7. Optionally auto-correct low-confidence outputs.
8. Return structured response with NLProxy metadata.

#### Error Handling

- `403` for blocked prompts.
- `400` for invalid user input.
- `504` for compression or LLM timeouts.
- `502` for provider errors.
- `409` when security confidence thresholds are not met.

### `server/apis/health.py`

#### Purpose

Exposes service diagnostics and health status.

#### Endpoints

- `GET /health`
  - Returns aggregate status of compression, LLM providers, and semantic cache.
- `GET /metrics/app`
  - Returns basic request and cache metrics.

### `server/apis/errors.py`

#### Purpose

Defines global exception handlers for HTTP and internal errors.

#### Behavior

- Converts `HTTPException` into `JSONResponse` with structured error payloads.
- Handles unexpected exceptions with HTTP 500.

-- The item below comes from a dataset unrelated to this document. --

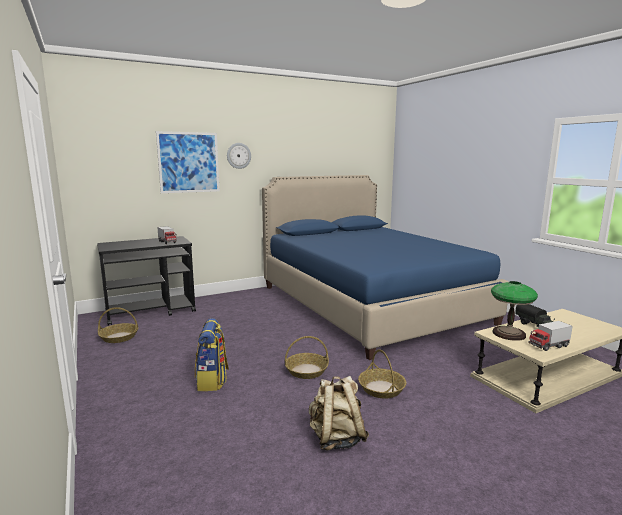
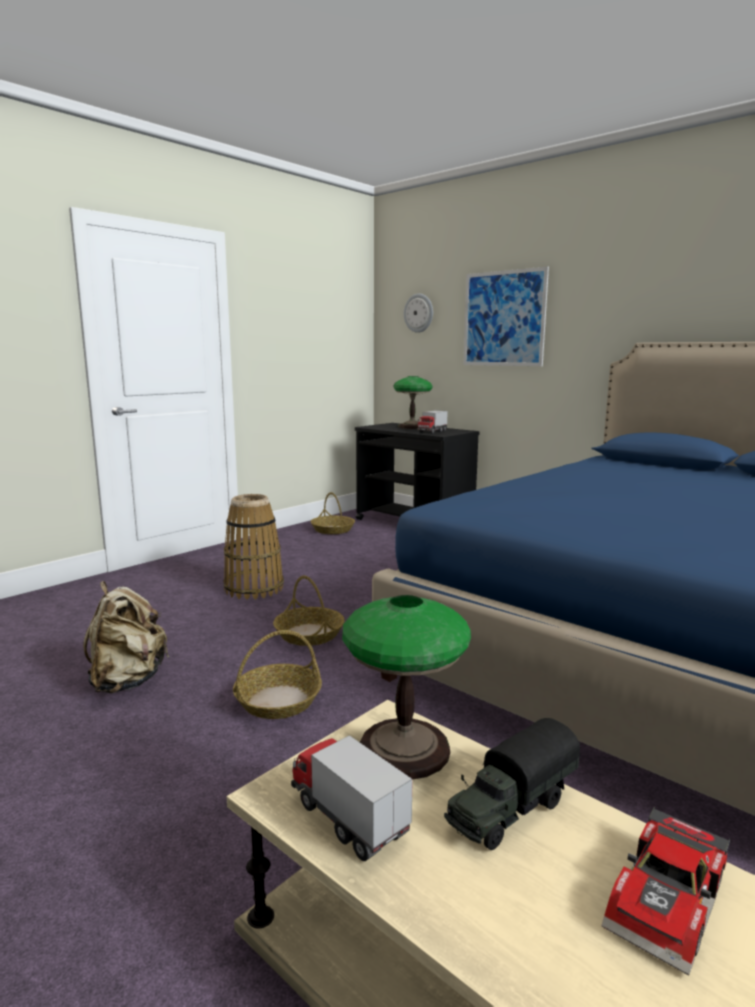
camera: 70 degrees right, 0 degrees up
(134, 242) = (412, 427): none -> table lamp
(212, 381) = (253, 588): backpack -> basket
(238, 155) = (582, 304): wall clock -> wall clock (419, 313)
(565, 319) = (671, 903): none -> toy car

### `server/apis/models.py`

#### Purpose

Placeholder for model discovery APIs.

## Schemas

### `server/schemas.py`

Defines Pydantic request and response models:

- `Message`
- `ChatCompletionRequest`
- `ChatCompletionResponse`
- `HealthResponse`
- `MetricsResponse`

#### Validation Notes

- `Message.content` must not be empty.
- `ChatCompletionRequest` supports `provider`, `model`, `mode`, `aggressiveness`, `privacy_mode`, `auto_correct`, and `use_perplexity`.
- `privacy_mode` defaults to `settings.privacy_mode_default` if omitted.

### `server/logger.py`

#### Purpose

Provides FastAPI-specific logger setup.

#### Functions

- `setup_logging(level)`
- `get_request_logger(name)`

## Deployment Considerations

- The server uses an async lifespan, so startup failures should surface before binding ports.
- Metrics are only enabled if `settings.enable_metrics` is true.
- The server expects dependent modules and models to be available at startup.
- Use `uvicorn` via `cli/runserver.py` for production readiness.